┌─ DATA PROVIDED

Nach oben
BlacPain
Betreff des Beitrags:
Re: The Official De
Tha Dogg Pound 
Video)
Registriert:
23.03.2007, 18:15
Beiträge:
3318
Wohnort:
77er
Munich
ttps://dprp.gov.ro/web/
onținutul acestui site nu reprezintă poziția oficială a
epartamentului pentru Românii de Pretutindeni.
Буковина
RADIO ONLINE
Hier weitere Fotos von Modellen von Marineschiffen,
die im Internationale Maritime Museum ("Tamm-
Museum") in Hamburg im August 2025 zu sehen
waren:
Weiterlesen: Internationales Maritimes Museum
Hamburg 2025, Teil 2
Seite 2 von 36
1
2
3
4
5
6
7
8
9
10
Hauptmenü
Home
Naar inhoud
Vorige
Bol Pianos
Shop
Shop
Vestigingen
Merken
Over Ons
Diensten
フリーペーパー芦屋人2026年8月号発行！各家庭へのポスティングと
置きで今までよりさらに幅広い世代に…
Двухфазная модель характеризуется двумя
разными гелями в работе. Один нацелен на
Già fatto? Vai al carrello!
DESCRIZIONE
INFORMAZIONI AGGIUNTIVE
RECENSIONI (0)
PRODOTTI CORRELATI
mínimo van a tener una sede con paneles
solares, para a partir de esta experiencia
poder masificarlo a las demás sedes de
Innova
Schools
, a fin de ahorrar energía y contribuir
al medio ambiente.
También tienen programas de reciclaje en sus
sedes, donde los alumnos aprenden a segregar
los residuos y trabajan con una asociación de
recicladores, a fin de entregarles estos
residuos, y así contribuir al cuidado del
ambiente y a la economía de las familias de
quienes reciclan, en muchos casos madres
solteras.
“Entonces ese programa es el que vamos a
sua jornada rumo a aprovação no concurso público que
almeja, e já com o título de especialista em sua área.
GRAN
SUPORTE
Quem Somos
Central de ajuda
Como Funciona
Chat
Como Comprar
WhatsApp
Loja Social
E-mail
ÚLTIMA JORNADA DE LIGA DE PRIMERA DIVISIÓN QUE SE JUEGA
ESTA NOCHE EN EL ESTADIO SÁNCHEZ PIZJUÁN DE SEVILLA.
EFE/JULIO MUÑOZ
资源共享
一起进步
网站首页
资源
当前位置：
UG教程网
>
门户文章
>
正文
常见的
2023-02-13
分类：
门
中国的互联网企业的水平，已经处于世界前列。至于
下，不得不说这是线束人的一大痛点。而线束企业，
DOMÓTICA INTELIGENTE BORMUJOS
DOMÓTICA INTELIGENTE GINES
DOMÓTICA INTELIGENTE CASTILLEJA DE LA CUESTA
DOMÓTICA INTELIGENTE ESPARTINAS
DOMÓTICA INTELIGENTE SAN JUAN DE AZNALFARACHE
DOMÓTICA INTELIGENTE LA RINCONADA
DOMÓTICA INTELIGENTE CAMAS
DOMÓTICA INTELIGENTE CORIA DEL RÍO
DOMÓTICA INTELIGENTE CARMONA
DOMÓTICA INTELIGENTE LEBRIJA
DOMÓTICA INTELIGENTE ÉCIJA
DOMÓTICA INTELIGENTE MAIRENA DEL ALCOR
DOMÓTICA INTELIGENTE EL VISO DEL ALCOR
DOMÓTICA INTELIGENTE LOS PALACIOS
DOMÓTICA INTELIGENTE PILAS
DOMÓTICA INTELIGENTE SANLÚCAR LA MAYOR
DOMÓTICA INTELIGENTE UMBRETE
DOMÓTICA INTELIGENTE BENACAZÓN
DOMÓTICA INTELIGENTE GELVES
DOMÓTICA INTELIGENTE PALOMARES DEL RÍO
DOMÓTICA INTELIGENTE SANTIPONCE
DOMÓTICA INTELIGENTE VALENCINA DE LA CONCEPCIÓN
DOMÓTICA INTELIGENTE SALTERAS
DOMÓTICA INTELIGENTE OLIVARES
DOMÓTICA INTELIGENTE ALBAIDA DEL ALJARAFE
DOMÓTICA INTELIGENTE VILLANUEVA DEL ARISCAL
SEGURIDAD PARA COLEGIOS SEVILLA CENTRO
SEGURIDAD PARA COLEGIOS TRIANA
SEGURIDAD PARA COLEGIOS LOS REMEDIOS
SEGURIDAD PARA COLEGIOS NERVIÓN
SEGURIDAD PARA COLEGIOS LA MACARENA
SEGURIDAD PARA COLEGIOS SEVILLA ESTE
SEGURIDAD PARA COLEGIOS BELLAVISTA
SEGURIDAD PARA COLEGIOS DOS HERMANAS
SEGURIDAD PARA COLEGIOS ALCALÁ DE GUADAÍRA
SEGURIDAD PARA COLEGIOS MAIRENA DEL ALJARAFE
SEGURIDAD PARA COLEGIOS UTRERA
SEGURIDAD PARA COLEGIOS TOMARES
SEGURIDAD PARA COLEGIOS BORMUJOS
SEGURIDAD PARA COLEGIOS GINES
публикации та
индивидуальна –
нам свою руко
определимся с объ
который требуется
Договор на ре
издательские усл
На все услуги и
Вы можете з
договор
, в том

└─

GOAL OF THE EXERCISE: Pull out every line from the rows above that contains the string "ALCOR".

ANSWER AREA:
DOMÓTICA INTELIGENTE MAIRENA DEL ALCOR
DOMÓTICA INTELIGENTE EL VISO DEL ALCOR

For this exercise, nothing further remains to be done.